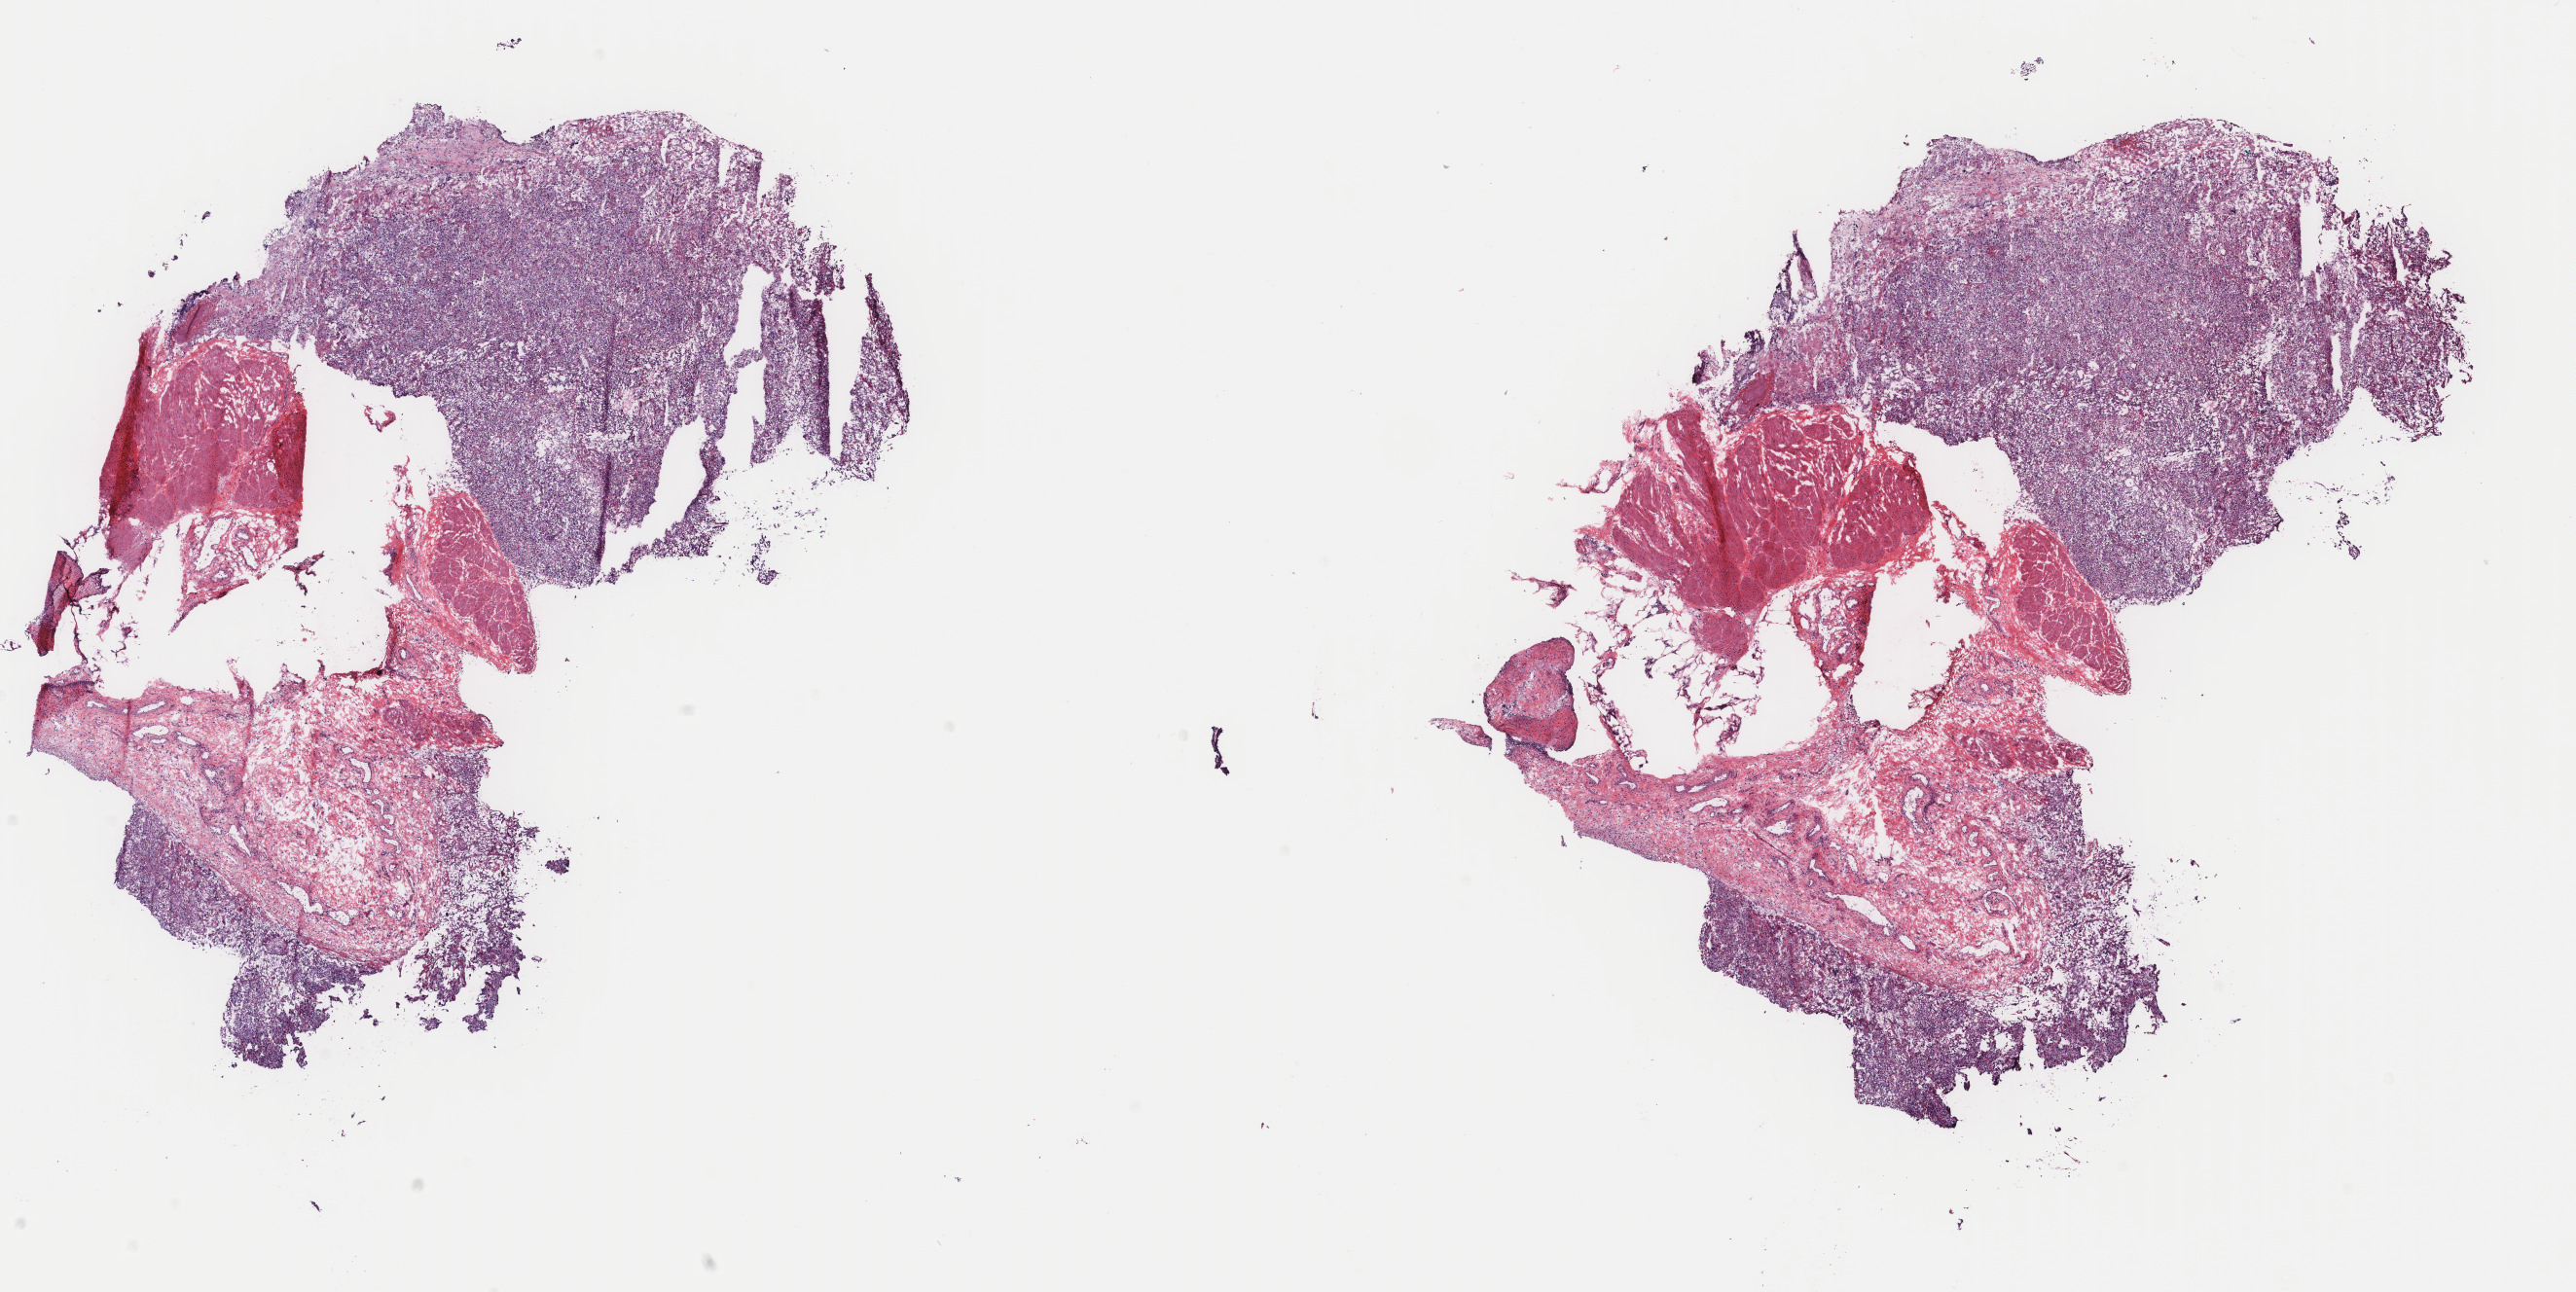
Digitized Hematoxylin and eosin (H&E) stained tissue section (whole slide), low-resolution overview of the scanned area, about 21.0 x 10.5 mm; frozen section; bladder, primary tumour sample. Male patient; age at initial diagnosis 62 years. Histologic grade: high grade. Composition of this section per pathologist review: tumour cells 50%, tumour nuclei 65%, normal cells 0%, stromal cells 50%, necrosis 0%. Inflammatory infiltration, as recorded: lymphocyte infiltration 0%, monocyte infiltration 0%, neutrophil infiltration 0%.
Lymph nodes positive (case pathology): 0 of 19 examined. AJCC pathologic stage: II (7th edition). Pathologic diagnosis: Transitional cell carcinoma.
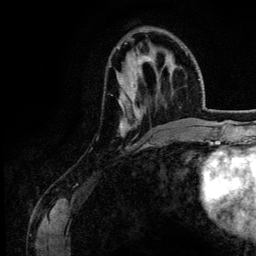
Breast MRI (dynamic contrast-enhanced), one axial slice; slice 45 of 134 in the series (ordered by position); cropped to one breast; dynamic contrast-enhanced series, time point 2 of 6 at this slice position (early post-contrast); 3 T; TE 4.2 ms, TR 7.9 ms; 1.2 mm slice thickness; 256 × 256 image matrix, field of view 170 × 170 mm. Female patient.
Annotated regions visible in this slice (semi-automatic segmentation, software-assisted and operator-edited):
- enhancing-tissue mask used for the functional tumour volume (all voxels passing the contrast-enhancement thresholds inside the analysis volume; usually the tumour): box from (x=117, y=53) to (x=187, y=136) px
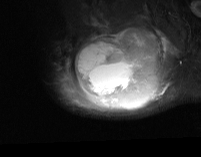
MRI of an extremity soft-tissue mass, one axial slice; position 52 of 74 along the scan axis; STIR; MR volume resampled by the dataset authors to the PET/CT grid (not the native acquisition matrix); 3.27 mm slice thickness; 201 × 157 image matrix, field of view 196 × 153 mm. Male patient. Case-level facts recorded for this patient, not image findings: histological type: pleiomorphic spindle cell undifferentiated; grade: high; site of the primary tumour: right parascapusular.
Annotated regions visible in this slice (expert contour drawn on MRI and transferred to this co-registered scan by the dataset authors):
- gross tumour volume including surrounding oedema: bounding box <56,29,175,111> (left, top, right, bottom; pixels)
- gross tumour volume (mass): <76,34,157,110>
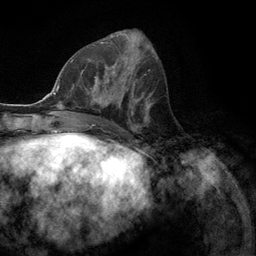
Breast MRI (dynamic contrast-enhanced), one axial slice. Slice 52 of 134 in the series (ordered by position). Cropped to one breast. Dynamic contrast-enhanced series, time point 2 of 6 at this slice position (early post-contrast). 3 T. TE 2.8 ms, TR 7.3 ms. 1.2 mm slice thickness. 256 × 256 image matrix, field of view 180 × 180 mm. Female patient.
Annotated regions visible in this slice (semi-automatic segmentation, software-assisted and operator-edited):
- enhancing-tissue mask used for the functional tumour volume (all voxels passing the contrast-enhancement thresholds inside the analysis volume; usually the tumour): bounding box [x1, y1, x2, y2] px = [78, 55, 131, 107]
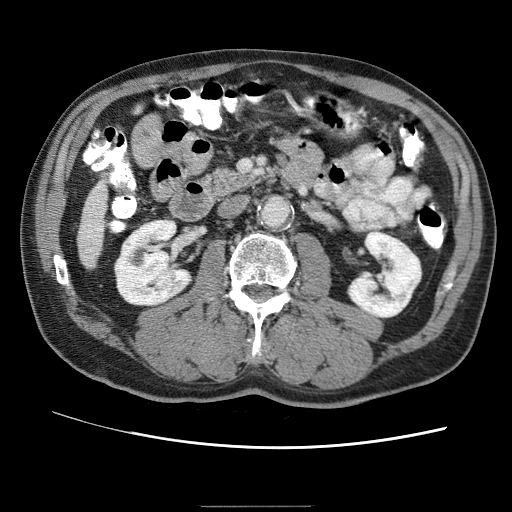
Contrast-enhanced abdominal CT (liver protocol), one axial slice. Slice 5 of 75 in the series (ordered by position). 120 kVp. One of 2 acquisitions stored at this slice position. Soft-tissue window (W 400 / L 40 HU). 2.5 mm slice thickness. 512 × 512 image matrix, field of view 360 × 360 mm. Case-level facts recorded for this patient, not image findings: diagnosis: hepatocellular carcinoma (patient treated with transarterial chemoembolisation; whether this scan precedes or follows treatment is not stated here); TNM stage (as recorded): Stage-II; Child-Pugh class: A; tumour size: 2 cm.
Annotated regions visible in this slice (semi-automatic segmentation, software-assisted and operator-edited):
- liver parenchyma outside the tumour (the mass and vessels are separate outlines, so this box may not span the whole liver): box from (x=80, y=194) to (x=98, y=252) px
- portal vein: (x=82, y=198)–(x=96, y=246)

● **Task item**
Although the records contain pictures, return only their text, exactly as written.

● **Response box**
Digitized Hematoxylin and eosin (H&E) stained tissue section (whole slide), low-resolution overview of the scanned area, about 21.0 x 10.5 mm; frozen section; bladder, primary tumour sample. Male patient; age at initial diagnosis 62 years. Histologic grade: high grade. Composition of this section per pathologist review: tumour cells 50%, tumour nuclei 65%, normal cells 0%, stromal cells 50%, necrosis 0%. Inflammatory infiltration, as recorded: lymphocyte infiltration 0%, monocyte infiltration 0%, neutrophil infiltration 0%.
Lymph nodes positive (case pathology): 0 of 19 examined. AJCC pathologic stage: II (7th edition). Pathologic diagnosis: Transitional cell carcinoma.
Breast MRI (dynamic contrast-enhanced), one axial slice; slice 45 of 134 in the series (ordered by position); cropped to one breast; dynamic contrast-enhanced series, time point 2 of 6 at this slice position (early post-contrast); 3 T; TE 4.2 ms, TR 7.9 ms; 1.2 mm slice thickness; 256 × 256 image matrix, field of view 170 × 170 mm. Female patient.
Annotated regions visible in this slice (semi-automatic segmentation, software-assisted and operator-edited):
- enhancing-tissue mask used for the functional tumour volume (all voxels passing the contrast-enhancement thresholds inside the analysis volume; usually the tumour): box from (x=117, y=53) to (x=187, y=136) px
MRI of an extremity soft-tissue mass, one axial slice; position 52 of 74 along the scan axis; STIR; MR volume resampled by the dataset authors to the PET/CT grid (not the native acquisition matrix); 3.27 mm slice thickness; 201 × 157 image matrix, field of view 196 × 153 mm. Male patient. Case-level facts recorded for this patient, not image findings: histological type: pleiomorphic spindle cell undifferentiated; grade: high; site of the primary tumour: right parascapusular.
Annotated regions visible in this slice (expert contour drawn on MRI and transferred to this co-registered scan by the dataset authors):
- gross tumour volume including surrounding oedema: bounding box <56,29,175,111> (left, top, right, bottom; pixels)
- gross tumour volume (mass): <76,34,157,110>
Breast MRI (dynamic contrast-enhanced), one axial slice. Slice 52 of 134 in the series (ordered by position). Cropped to one breast. Dynamic contrast-enhanced series, time point 2 of 6 at this slice position (early post-contrast). 3 T. TE 2.8 ms, TR 7.3 ms. 1.2 mm slice thickness. 256 × 256 image matrix, field of view 180 × 180 mm. Female patient.
Annotated regions visible in this slice (semi-automatic segmentation, software-assisted and operator-edited):
- enhancing-tissue mask used for the functional tumour volume (all voxels passing the contrast-enhancement thresholds inside the analysis volume; usually the tumour): bounding box [x1, y1, x2, y2] px = [78, 55, 131, 107]
Contrast-enhanced abdominal CT (liver protocol), one axial slice. Slice 5 of 75 in the series (ordered by position). 120 kVp. One of 2 acquisitions stored at this slice position. Soft-tissue window (W 400 / L 40 HU). 2.5 mm slice thickness. 512 × 512 image matrix, field of view 360 × 360 mm. Case-level facts recorded for this patient, not image findings: diagnosis: hepatocellular carcinoma (patient treated with transarterial chemoembolisation; whether this scan precedes or follows treatment is not stated here); TNM stage (as recorded): Stage-II; Child-Pugh class: A; tumour size: 2 cm.
Annotated regions visible in this slice (semi-automatic segmentation, software-assisted and operator-edited):
- liver parenchyma outside the tumour (the mass and vessels are separate outlines, so this box may not span the whole liver): box from (x=80, y=194) to (x=98, y=252) px
- portal vein: (x=82, y=198)–(x=96, y=246)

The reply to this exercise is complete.